วันจันทร์ที่ 26 พฤษภาคม พ.ศ. 2551

Regimes Dassurance Sante De La Famille

Family Health Insurance Plans

Ecrit par Eddie Tobey

Choisir la bonne santé de la famille d'assurance est le plus grand défi. Vous devez tenir compte de beaucoup de choses avant de choisir un. Naturellement, les questions vont des avantages à ce que vous avez à payer. Néanmoins, il est préférable de poser certaines questions pour votre propre tranquillité d'esprit. Ces questions sont pour l'essentiel sur le pourcentage des coûts couverts et les avantages que vous obtenez. Le choix des cours est un autre facteur, que vous pouvez choisir votre médecin de premier recours, ou d'exiger d'une saisine du spécialiste. Voici venu le facteur argent impliquant combien vous pouvez payer la prime mensuelle, la franchise et la coassurance coûts.

Sélectionner le bon plan de santé dépend de votre pouvoir d'achat et le type d'assurance dont vous avez besoin. Si vous voulez payer moins pour les consultations, les visites à l'hôpital et les frais médicaux, vous devez opter pour une prime plus élevée-plan. Plans de santé diffèrent également de la façon dont vous souhaitez consulter un praticien: certains vous limite à un praticien alors que d'autres vous permettent de visiter un médecin qui vous intéresse.

Les autres plans sont le plus abordable, qui comprennent la taxe De service, BGL, OPP et POS. Dans la rémunération des services plan que vous avez à payer le médecin d'une redevance pour la consultation ou le service médical qu'il vous fournit. Le médecin, l'hôpital ou vous pouvez réclamer le remboursement des services couverts par la présente assurance.

Fee-for-service des politiques rembourser que 80% de vos dépenses, vous devrez payer le reste de 20%. Cette portion des frais médicaux que vous portez est appelé le co-assurance.

Le prochain type de régime est géré soins. Les plans de gestion des soins aussi donner des soins de santé complets pour leurs membres. Dans les plans de soins gérés vous n'avez pas besoin de payer une redevance pour le service, au lieu de cela, il est pré-payée. BGL, ou des organisations de maintien de la santé, de fournir des plans de soins gérés. C'est l'une des options d'assurance de santé abordables. Le BGL vous facturerons des frais mensuels ou trimestriels prime. Comme extras que vous avez à payer que de petites quantités de «ticket modérateur», et il n'ya pas de co-assurance ou de franchise. Vous avez le droit de visiter un médecin qui a un contrat avec le BGL.

L'autre est le fournisseur privilégié organisation (PPO), qui combine les caractéristiques de la rémunération des services et le plan à avantages de la BGL Services. Ici, le membre peut choisir un médecin à partir du réseau de médecins inscrits auprès de la PPO. Une «co-paiement» est là pour certains services ou de visites, et vous devrez payer une franchise aussi. Le paiement est réparti entre l'assuré et la compagnie d'assurance à un accord mutuellement convenues-ratio.
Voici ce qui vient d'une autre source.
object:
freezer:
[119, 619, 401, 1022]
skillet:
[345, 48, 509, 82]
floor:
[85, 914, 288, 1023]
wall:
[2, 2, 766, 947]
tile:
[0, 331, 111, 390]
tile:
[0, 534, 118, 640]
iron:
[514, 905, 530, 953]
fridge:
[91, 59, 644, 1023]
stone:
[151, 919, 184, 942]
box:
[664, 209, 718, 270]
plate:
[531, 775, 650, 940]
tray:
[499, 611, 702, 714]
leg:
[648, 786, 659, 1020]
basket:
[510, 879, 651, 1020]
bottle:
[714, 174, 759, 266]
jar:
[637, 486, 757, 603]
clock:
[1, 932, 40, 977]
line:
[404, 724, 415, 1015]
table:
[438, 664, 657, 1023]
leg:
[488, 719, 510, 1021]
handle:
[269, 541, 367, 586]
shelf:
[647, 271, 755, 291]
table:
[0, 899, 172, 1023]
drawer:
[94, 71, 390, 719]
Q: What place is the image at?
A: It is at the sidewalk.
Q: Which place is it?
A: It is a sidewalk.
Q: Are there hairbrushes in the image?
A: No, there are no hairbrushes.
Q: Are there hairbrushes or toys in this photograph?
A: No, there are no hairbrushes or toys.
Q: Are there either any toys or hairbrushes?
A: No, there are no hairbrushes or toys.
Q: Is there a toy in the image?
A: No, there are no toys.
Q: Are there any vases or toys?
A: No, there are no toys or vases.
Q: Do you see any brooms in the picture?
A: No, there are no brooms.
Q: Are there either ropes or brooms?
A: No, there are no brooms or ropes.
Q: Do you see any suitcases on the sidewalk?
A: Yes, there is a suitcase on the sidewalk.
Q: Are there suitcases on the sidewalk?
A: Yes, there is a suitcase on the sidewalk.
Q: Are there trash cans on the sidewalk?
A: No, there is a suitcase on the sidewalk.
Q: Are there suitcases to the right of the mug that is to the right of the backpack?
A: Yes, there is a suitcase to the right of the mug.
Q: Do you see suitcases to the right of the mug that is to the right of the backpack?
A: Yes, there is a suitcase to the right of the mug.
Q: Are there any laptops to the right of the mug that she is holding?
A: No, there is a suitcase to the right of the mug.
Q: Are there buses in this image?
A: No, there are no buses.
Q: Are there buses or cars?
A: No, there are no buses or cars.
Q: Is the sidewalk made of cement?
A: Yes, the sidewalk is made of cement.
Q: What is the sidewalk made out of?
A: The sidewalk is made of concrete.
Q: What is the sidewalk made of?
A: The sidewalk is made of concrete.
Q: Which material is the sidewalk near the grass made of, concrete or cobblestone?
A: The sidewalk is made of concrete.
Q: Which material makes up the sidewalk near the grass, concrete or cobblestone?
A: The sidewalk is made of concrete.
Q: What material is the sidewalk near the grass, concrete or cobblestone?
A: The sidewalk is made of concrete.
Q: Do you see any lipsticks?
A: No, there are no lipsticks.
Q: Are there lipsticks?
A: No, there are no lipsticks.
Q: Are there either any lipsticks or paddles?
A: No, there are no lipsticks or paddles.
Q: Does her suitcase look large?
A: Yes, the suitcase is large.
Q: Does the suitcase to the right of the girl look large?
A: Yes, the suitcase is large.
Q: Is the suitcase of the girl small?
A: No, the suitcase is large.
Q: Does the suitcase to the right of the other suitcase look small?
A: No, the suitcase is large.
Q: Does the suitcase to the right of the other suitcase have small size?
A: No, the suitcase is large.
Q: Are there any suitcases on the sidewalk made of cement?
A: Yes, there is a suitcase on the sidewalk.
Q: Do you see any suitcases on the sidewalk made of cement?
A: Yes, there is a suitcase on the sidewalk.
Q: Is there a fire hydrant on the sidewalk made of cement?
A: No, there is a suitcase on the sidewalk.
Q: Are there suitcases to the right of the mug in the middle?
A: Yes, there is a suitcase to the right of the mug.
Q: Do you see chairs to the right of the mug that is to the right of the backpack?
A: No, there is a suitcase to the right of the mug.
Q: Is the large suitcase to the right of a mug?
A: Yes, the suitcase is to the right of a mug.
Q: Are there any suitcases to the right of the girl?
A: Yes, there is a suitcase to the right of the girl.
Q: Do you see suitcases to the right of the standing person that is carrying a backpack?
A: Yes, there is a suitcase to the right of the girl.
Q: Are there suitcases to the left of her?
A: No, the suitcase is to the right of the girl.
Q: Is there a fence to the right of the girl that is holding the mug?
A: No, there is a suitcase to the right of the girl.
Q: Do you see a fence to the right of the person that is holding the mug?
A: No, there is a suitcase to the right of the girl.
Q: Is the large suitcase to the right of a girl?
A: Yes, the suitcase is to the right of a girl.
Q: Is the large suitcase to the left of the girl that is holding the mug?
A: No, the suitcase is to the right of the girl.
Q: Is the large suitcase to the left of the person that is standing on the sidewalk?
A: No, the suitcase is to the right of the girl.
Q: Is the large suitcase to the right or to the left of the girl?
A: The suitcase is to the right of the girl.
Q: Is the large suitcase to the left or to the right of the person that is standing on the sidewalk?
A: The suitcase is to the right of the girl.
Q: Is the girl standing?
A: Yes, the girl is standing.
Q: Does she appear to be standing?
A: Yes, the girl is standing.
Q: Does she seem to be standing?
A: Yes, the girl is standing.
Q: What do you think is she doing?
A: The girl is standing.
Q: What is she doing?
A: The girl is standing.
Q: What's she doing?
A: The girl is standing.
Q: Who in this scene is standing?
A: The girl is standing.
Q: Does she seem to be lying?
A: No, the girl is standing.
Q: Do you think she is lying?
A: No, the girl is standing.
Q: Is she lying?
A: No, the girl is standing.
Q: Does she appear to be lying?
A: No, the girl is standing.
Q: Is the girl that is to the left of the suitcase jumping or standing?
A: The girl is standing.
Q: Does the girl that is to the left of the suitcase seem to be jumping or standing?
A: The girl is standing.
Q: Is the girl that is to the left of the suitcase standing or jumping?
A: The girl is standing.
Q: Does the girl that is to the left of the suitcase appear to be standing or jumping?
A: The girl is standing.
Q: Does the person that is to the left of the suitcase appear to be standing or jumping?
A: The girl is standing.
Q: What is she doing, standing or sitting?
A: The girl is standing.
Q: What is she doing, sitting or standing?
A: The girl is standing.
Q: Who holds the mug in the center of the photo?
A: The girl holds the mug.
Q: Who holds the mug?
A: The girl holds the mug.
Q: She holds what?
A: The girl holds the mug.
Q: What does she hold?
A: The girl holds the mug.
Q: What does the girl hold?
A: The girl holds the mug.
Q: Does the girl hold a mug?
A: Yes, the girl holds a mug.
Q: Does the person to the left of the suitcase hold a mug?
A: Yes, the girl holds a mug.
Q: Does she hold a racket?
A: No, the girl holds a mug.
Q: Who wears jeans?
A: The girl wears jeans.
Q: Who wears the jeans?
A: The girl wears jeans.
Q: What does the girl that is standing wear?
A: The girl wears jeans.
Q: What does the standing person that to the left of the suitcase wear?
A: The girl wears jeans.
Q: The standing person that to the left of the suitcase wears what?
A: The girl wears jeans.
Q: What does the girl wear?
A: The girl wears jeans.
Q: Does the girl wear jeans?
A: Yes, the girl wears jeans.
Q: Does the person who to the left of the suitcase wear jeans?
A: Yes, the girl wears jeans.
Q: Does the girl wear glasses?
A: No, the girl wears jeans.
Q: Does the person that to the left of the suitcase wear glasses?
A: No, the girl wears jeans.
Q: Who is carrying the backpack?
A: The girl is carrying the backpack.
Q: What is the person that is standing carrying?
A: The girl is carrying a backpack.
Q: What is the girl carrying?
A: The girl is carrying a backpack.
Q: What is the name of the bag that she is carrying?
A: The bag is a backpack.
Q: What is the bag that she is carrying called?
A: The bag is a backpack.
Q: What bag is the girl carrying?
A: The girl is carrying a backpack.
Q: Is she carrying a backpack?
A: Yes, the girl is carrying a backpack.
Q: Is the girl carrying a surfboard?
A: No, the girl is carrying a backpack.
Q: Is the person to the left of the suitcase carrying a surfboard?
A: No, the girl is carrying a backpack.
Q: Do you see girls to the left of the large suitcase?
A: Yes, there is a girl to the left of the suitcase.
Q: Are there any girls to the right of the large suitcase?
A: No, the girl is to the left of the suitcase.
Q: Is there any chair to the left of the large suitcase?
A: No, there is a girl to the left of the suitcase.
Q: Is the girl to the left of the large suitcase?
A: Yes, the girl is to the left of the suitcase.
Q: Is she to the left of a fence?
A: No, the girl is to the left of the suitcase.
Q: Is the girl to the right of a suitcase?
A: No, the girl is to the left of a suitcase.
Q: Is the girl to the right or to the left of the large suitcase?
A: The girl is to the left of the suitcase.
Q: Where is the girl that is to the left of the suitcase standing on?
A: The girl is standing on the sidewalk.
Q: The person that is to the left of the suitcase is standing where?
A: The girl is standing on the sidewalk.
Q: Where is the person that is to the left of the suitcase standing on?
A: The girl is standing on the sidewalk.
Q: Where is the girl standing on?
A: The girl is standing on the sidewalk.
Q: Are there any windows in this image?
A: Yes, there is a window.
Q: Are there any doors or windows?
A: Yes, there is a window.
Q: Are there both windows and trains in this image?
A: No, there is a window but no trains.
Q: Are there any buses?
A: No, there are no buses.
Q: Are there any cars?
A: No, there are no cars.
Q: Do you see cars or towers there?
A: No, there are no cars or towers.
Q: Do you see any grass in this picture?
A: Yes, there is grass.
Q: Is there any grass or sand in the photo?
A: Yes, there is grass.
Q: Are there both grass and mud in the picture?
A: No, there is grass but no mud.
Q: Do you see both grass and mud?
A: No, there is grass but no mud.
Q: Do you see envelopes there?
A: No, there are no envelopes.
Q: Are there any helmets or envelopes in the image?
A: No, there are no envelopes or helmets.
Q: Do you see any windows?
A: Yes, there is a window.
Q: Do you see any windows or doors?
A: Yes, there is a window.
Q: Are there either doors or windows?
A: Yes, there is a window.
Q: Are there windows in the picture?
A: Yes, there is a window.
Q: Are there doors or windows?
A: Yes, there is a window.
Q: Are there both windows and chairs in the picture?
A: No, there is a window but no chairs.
Le point de service (POS) est le dernier qui est similaire à la BGL services, mais voici une coordination Médecin qui vous référera à un spécialiste. À court terme des plans médicaux sont encore un autre type pour quand vous n'avez pas un emploi permanent, ou si vous êtes hors de votre emploi temporaire. Quelles que soient les plans, être prudent dans le choix, car un plan de santé est essentiellement celui qui vous aide à ne pas tomber dans les pièges de la dette lorsque les situations d'urgence futures.